長年思っていた日本語に関するあらゆる疑念が次々に氷解していく。
日本語は確かに、アルファベット26文字より遥かに多い、いろは48文字が存在し、初等教育の足枷になるとの指摘もある。ただ発音の種類としては、日本語は100種そこそこであるにも関わらず、英語では数千と、言語学者でも合意を見ない程多い。
どちらが習得のハードルとなるであろうか。
本書の前では、いわゆる漢字廃止論者、ローマ字論者の詭弁は全く通用しない。
如何に日本語が表現豊かで、なおかつ簡潔な音で成り立っているかが理解できる。
日本人はなぜ、英語が不得手なのか。
それは、高等大学教育まで、日本語であらゆる知識や概念を習得可能であるため、あえて英語の習得が不要であるからだ。
ある一定程度のレベルの論文が日本語で読める国で、逆に外国語の習得など、時間の無駄なのである。
民族の感性・習慣に最適な言語が、その民族によって創造される。
更にその言語により民族の感性が影響を受ける。
言語と感性には上記のような因果関係の循環性があるように思う。
ただ、本書の4章冒頭の歴史認識に関しては、完全には同意出来ない記述がある。
執筆年代が古い事に起因するのか、もしくは著者があくまでも言語学の研究者であって歴史学の研究者ではないことに起因するのかは、判然としないのであるが。

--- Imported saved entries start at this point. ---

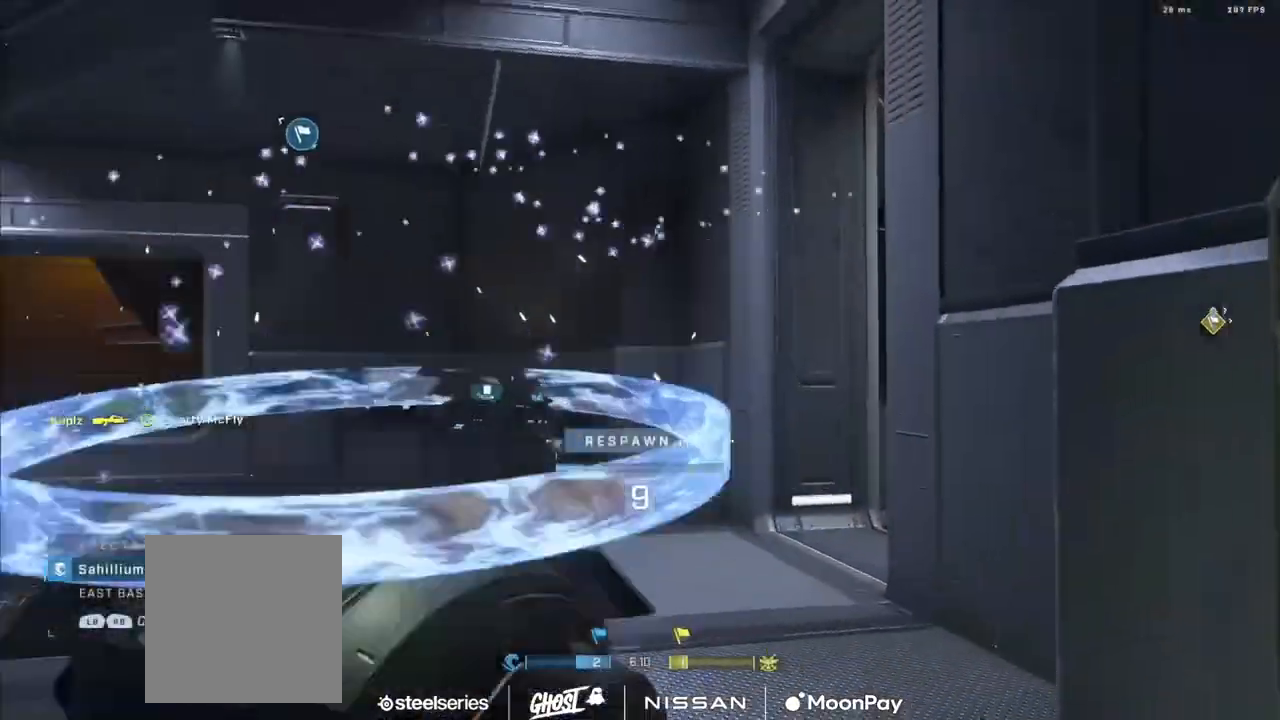
{"buttons": [], "left_stick": "center", "right_stick": "center", "events": [[234, "R1", "down"], [334, "R1", "up"]]}
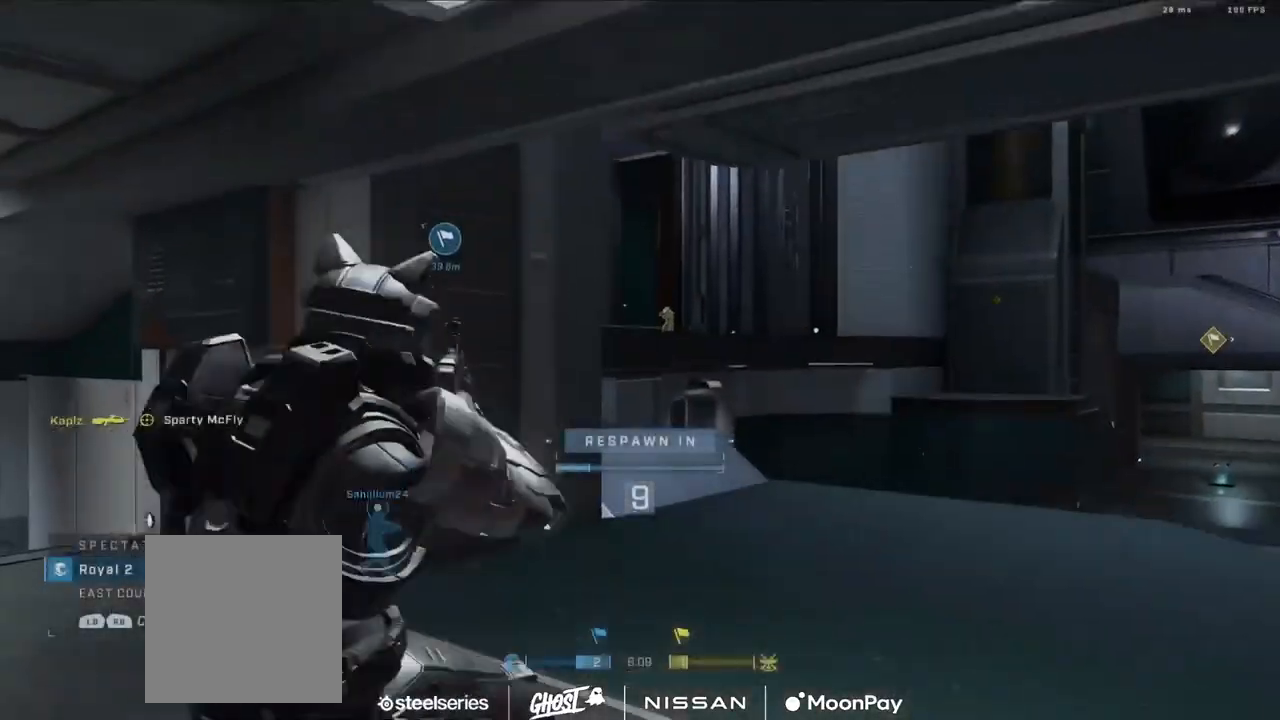
{"buttons": [], "left_stick": "center", "right_stick": "center", "events": []}
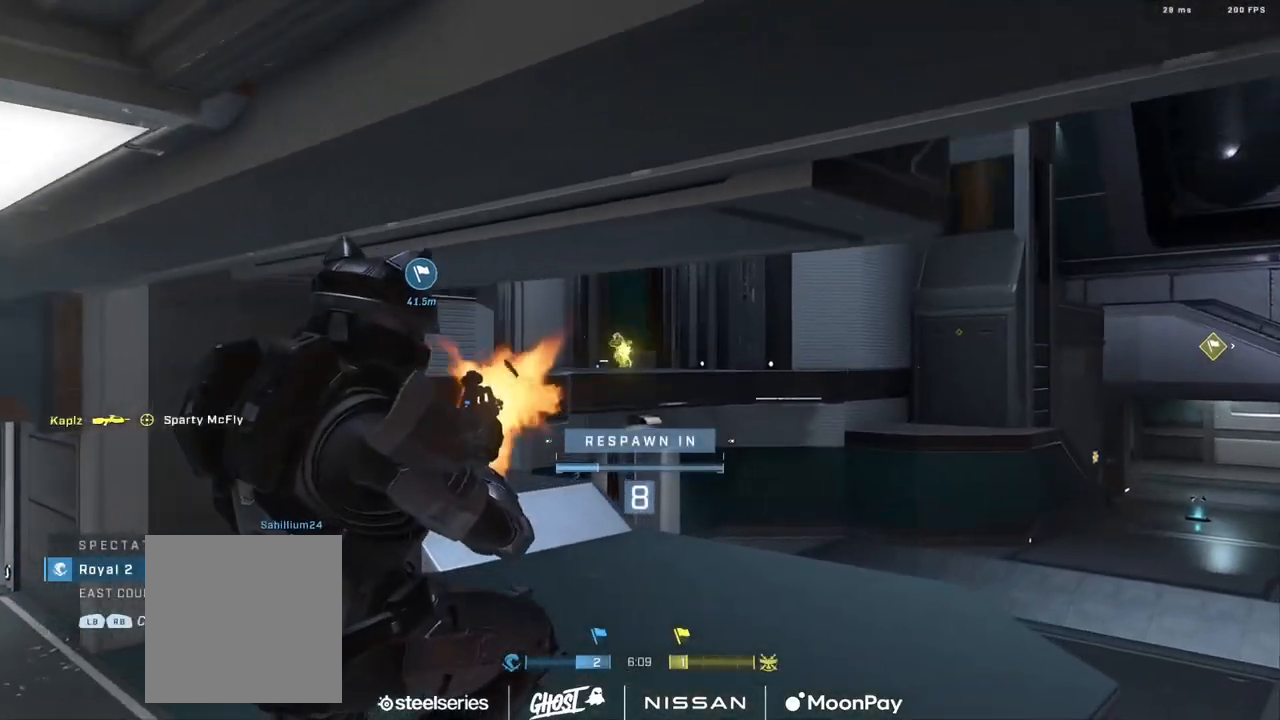
{"buttons": [], "left_stick": "center", "right_stick": "center", "events": []}
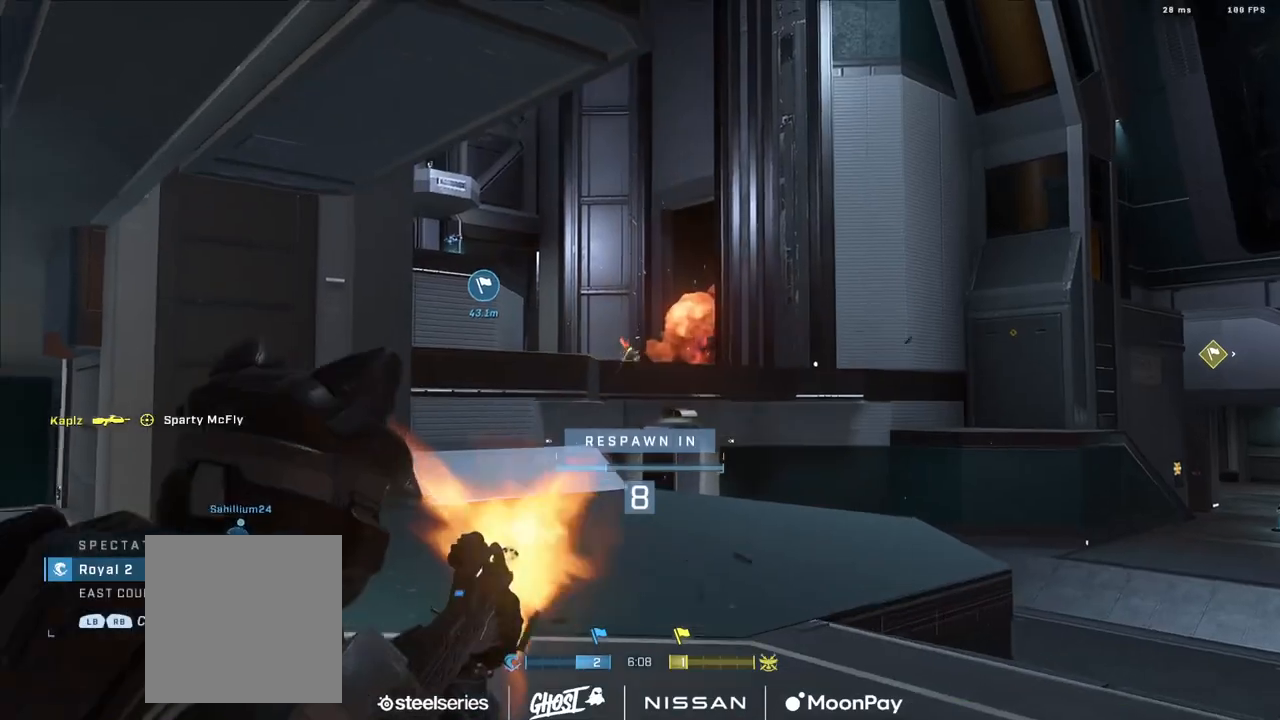
{"buttons": [], "left_stick": "center", "right_stick": "center", "events": []}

しかし決してこの事が、本書の価値を損ねるものでは無いことは明確である。
最後に本書より引用。
「日本人の伝統的な伝達が、理解するよりも察知すること、説得よりも感得することに重点が置かれていたのは、結局は同質の相手を前提とし、相手と同質になることに努め、またそれが可能であったという事実に帰着すると思われる。」